Another volley of pain coursed through her.

I’ll be here soon, It told her. I’ll be here and we can be together.

As if to prove that, she felt a warm wetness between her legs.

Her water had broken.

I’m afraid, she thought.

Don’t be. It’ll be all right.

A contraction ripped through her and her scream filled the escape pod. She looked about her for something to stab into her stomach, but there was nothing within her reach that would end her misery. Whether by design or sheer dumb luck, the thing in her stomach was protected from her.

Another contraction brought another scream.

You need to lie down, the thing told her. It’ll make it easier.

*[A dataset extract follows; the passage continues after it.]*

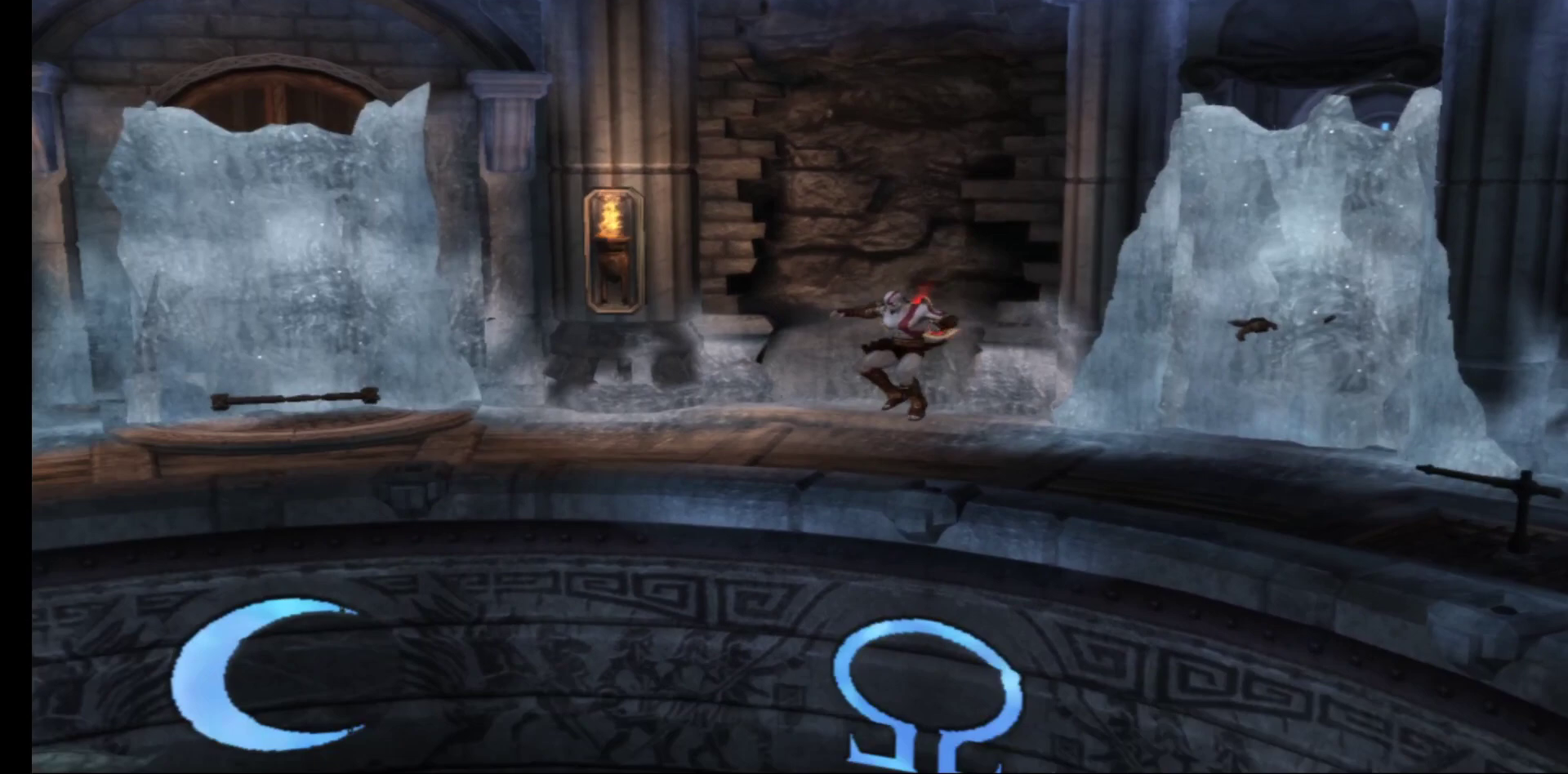
{"buttons": [], "left_stick": "down-left", "right_stick": "center", "events": []}
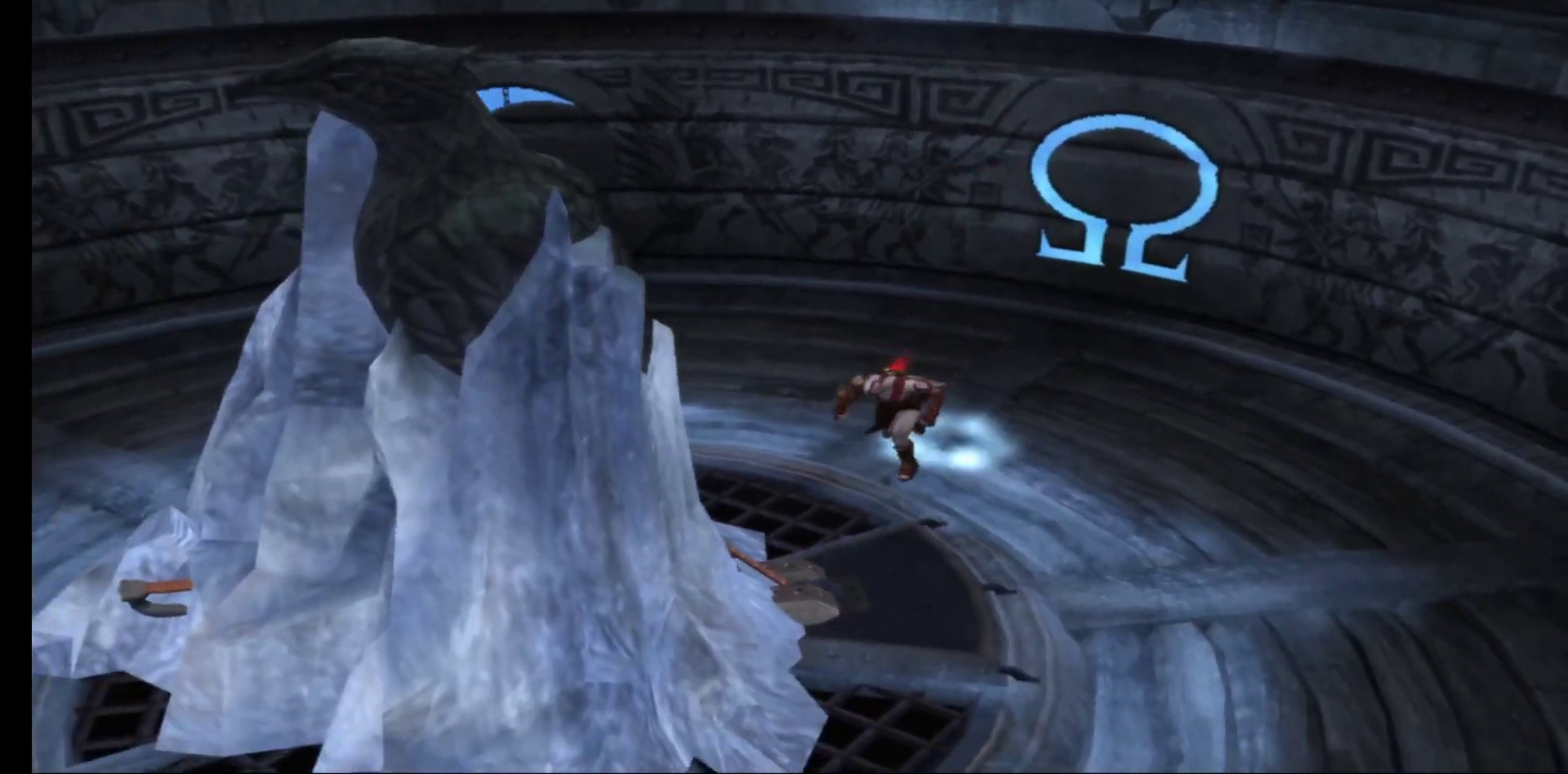
{"buttons": [], "left_stick": "center", "right_stick": "center", "events": [[150, "left_stick", "center"]]}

She wanted to protest, but the fight had gone out of her. She undid her safety harness and staggered out of her seat. She lay down on the platform between her and the escape hatch.

The pain dissipated.

She looked up at the controls to the escape hatch and realized that, if she opened the hatch, the toxic atmosphere outside would kill her. She tried, but the pain came back as she reached for the handle.

I’m coming, the creature told her.

A sliver of sheer agony ran down her spine and she screamed. Madness took her for a moment and she instinctively pushed.

Several other contractions and pushes later, she felt something slither from between her legs.

The agony of childbirth was gone and she slowly gained her breath.

When she looked down, she saw it.

And she screamed.

It rose above her, tentacled and hideous. Its fangs moved and, in her mind, she heard it say: I needed you, Mommy. To give me life.

It hissed.

And to give me nourishment.

As it lunged forward she screamed for the last time.